• **Activities**:
a. Answer these questions about the post on a phishing email posing as Google AdWords:
(i) Where did the email arrive?
(ii) What subject line did it carry?
(iii) At what address did it tell the reader to sign in?
b. Extend the post about the fake Google AdWords billing email, starting right after its final sentence.

• **Document passage**:
━━━━━━━━━━━━━━━━

This isn’t new, but new to me. I got my first phishing email that purported to be from Google AdWords. It came to one of my accounts at a US non-profit I am involved with, so I didn’t even need to think if it was genuine.
Subject: Submit your payment information
Dear Google Adwords Customer,
Your ads have stopped running because we were unable to process your billing information. To activate your account and start running your ads, enter your billing information.
In order to activate your account and start running your ads, enter your billing information. Please sign into your account at http://adwords.google.com/select/login, and update your billing information.
Once your account is reactivated and your billing information has been processed, any your ads and campaigns can begin running immediately on Google.
This message was sent from a notification-only email address that does not accept incoming email. Please do not reply to this message.

━━━━━━━━━━━━━━━━

• **Provided data**:
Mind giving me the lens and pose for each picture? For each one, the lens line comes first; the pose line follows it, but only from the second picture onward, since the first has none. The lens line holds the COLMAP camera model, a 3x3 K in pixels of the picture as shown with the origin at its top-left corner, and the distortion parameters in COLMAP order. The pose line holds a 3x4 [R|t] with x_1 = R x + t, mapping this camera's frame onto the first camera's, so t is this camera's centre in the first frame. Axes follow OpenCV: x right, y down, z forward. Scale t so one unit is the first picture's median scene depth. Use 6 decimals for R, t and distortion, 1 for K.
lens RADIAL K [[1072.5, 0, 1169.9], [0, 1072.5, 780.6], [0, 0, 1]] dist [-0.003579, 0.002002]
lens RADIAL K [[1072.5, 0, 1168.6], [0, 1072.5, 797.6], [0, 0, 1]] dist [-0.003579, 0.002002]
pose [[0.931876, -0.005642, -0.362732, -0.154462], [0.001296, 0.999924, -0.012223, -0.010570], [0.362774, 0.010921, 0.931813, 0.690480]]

━━━━━━━━━━━━━━━━

• **Task-by-task answers**:
a.
(i) At one of the writer's accounts at a US non-profit.
(ii) "Submit your payment information"
(iii) http://adwords.google.com/select/login

b.
Google Adwords Team
The real URL beneath the one in the email points to www.adwords.google.com.3ppi3o.cn/select/Login – even when you hover on the link, your eyes will notice the left part of the URL (shown in green), but the domain name is further to the right (shown in red). It hosts a realistic copy of the AdWords login page, but Firefox knows it is a phishing site and blocks it. So does Internet Explorer 8.
The email was apparently sent via a Yahoo account from 188.8.131.52, which is allocated to Brazil. I didn’t bother to investigate if it was spoofed, sent via an open proxy or whatever. If you get one of these, don’t get caught out.